Segment Start: INFORMATION SUPPLIED

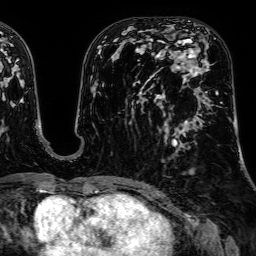
Breast MRI, one axial slice; position 30 of 64 along the scan axis; cropped to one breast; dynamic contrast-enhanced series, time point 2 of 7 at this slice position (early post-contrast); 1.5 T; TE 2.6 ms, TR 5.2 ms; 256 × 256 image matrix, field of view 230 × 230 mm. Female patient.
Outlined on this slice (semi-automatically segmented with operator editing):
- enhancing-tissue mask used for the functional tumour volume (all voxels passing the contrast-enhancement thresholds inside the analysis volume; usually the tumour): box from (x=170, y=48) to (x=222, y=103) px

Segment End: INFORMATION SUPPLIED

Only the text of the listing should be returned, exactly and in full; no image goes into the copy.

Breast MRI, one axial slice; position 30 of 64 along the scan axis; cropped to one breast; dynamic contrast-enhanced series, time point 2 of 7 at this slice position (early post-contrast); 1.5 T; TE 2.6 ms, TR 5.2 ms; 256 × 256 image matrix, field of view 230 × 230 mm. Female patient.
Outlined on this slice (semi-automatically segmented with operator editing):
- enhancing-tissue mask used for the functional tumour volume (all voxels passing the contrast-enhancement thresholds inside the analysis volume; usually the tumour): box from (x=170, y=48) to (x=222, y=103) px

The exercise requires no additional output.